Quoted text:

————

EM12c Enterprise Monitoring, Part III
This is Part III in a multi-part series, demonstrating how to take EM12c from out of the box to enterprise level.
You can read Part I and Part II to complete the first phases of this setup and look for future posts in this series to ensure your EM12c is set up to support your database world.
Monitoring Templates
Monitoring templates, when created via an example database and then used as the default for all databases, allows the DBA control to create incidents and notify on what metrics are important to the business.
Creating a Template
As templates are used at the global level, we create a template by clicking on Enterprise à Monitoring à Monitoring Template.
There are no templates by default, but as they are based off existing databases, it is easy to create one. Click on “Create” to begin the Template wizard.

————

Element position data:
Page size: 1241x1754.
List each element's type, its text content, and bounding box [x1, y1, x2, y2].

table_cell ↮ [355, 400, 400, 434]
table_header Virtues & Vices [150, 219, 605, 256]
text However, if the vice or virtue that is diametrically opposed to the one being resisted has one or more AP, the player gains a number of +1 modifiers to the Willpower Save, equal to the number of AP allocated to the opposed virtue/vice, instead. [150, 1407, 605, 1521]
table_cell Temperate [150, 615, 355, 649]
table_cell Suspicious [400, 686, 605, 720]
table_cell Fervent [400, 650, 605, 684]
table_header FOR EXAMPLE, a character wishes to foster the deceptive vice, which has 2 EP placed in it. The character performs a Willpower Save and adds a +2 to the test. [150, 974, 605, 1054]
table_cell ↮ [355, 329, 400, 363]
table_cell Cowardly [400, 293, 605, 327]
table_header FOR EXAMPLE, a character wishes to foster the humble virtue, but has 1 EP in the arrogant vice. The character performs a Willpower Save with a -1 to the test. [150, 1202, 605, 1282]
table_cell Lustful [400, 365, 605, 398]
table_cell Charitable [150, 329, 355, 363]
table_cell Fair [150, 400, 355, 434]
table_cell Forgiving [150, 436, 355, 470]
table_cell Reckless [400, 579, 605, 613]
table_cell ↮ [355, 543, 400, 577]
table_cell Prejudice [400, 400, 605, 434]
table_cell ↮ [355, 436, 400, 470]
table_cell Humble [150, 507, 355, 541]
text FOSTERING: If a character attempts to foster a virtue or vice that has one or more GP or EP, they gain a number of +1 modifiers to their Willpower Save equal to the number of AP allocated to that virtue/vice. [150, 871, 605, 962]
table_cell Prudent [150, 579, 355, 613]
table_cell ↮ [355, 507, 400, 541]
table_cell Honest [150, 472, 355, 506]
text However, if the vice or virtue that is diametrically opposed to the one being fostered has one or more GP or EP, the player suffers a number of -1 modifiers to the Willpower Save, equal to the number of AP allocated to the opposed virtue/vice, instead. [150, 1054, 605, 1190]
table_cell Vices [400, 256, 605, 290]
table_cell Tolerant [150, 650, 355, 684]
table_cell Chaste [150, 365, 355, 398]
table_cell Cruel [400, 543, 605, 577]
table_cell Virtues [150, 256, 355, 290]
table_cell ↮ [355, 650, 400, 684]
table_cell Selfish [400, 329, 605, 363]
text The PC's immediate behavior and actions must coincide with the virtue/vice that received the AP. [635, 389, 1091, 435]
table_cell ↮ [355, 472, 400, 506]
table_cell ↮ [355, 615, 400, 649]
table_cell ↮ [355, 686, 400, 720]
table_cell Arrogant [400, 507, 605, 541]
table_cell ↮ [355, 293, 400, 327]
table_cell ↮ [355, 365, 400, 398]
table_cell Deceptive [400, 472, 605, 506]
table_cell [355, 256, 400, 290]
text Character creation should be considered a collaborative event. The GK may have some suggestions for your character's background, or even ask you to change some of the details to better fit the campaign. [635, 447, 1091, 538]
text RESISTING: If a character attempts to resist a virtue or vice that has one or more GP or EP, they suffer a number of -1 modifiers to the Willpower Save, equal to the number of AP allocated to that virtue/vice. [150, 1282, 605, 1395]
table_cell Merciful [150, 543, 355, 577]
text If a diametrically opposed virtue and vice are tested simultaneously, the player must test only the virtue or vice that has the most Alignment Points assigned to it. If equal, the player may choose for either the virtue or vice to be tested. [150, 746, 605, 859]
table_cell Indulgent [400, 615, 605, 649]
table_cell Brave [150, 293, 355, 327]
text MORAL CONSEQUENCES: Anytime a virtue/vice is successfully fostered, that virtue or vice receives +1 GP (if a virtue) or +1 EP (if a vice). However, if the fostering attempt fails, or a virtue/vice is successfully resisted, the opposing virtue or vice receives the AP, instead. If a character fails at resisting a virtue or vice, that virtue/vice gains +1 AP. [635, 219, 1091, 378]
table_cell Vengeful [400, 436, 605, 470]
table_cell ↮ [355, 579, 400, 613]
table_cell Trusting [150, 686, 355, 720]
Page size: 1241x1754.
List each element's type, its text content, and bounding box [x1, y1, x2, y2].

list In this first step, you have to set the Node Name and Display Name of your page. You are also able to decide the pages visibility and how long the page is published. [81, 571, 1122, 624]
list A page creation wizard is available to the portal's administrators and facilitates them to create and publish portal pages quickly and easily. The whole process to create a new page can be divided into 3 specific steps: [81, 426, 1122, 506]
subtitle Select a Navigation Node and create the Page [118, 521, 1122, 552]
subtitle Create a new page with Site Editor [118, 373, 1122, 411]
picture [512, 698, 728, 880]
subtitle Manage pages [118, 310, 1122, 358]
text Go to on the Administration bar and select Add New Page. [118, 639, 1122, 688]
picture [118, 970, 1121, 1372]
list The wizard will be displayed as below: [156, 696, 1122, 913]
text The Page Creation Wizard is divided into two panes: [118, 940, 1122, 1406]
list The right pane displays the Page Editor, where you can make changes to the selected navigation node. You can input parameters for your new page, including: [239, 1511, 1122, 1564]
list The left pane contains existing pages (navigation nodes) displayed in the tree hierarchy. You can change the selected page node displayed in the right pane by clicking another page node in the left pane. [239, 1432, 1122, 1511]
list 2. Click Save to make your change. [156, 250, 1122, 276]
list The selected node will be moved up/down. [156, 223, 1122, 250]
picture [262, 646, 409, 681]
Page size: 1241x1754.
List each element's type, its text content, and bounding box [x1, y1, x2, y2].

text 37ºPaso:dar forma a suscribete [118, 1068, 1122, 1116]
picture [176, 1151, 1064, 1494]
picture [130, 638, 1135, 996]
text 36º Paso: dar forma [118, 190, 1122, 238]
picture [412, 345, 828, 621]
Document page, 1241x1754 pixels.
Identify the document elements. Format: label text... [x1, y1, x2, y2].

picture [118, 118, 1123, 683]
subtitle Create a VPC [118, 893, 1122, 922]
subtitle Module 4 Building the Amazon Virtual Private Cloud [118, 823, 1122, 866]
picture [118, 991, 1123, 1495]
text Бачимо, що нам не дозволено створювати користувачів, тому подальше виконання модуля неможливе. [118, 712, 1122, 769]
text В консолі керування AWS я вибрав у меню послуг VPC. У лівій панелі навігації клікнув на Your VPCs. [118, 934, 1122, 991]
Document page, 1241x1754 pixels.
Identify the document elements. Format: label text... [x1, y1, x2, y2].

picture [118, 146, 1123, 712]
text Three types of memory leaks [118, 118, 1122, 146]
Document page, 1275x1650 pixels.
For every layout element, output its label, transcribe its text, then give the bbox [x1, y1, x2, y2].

————

Exercise task A:
Answer these questions from the EM12c post:
(i) What does the series show how to do with EM12c?
(ii) How many monitoring templates exist by default?
(iii) What do you click to begin the Template wizard?
Exercise task B: Translate this sentence from the EM12c post into Spanish: "There are no templates by default, but as they are based off existing databases, it is easy to create one."
Exercise task C: Write the next part of the EM12c post, starting after its last sentence.

Right answer A:
(i) Take EM12c from out of the box to enterprise level.
(ii) None.
(iii) "Create."

Right answer B: No hay plantillas de forma predeterminada, pero como se basan en bases de datos existentes, es fácil crear una.

Right answer C:
For our first Template, we are going to create one based off an existing “Host” target:
We leave the default “target” for our copy choice and then click on the magnifying glass to choose an existing host from our list of targets.
Name the template a clear name and add a description. Choose to make this the default template, (although you can also edit the template and add this later, but if you don’t, it will not be applied to future discovered targets of this type.)
Click on the “Metric Thresholds” tab.
I recommend the following settings be applied to the host monitoring template:
Threshold | Warning | Critical |
Disk Device Busy (%) | 90 | |
File system Space Available (%) | 20 | 5 |
CPU Utilization (%) | 90 | |
Memory Utilization (%) | 90 | |
Swap Utilization | 90 |
There are rarely any critical metric thresholds. The DBAs main indicator for issues will be at the database level, not the host level, so critical alerting on these settings is removed and warning thresholds are increased to eliminate unnecessary incident creation in the EM12c console.
Save the template.
Single and Cluster Database Template
Click on “Create” to start the next template creation, first for a single database instance and then create a second template with the same metrics that you see in the table below, along with the additions shown in the cluster database metric table and use a cluster database for the source.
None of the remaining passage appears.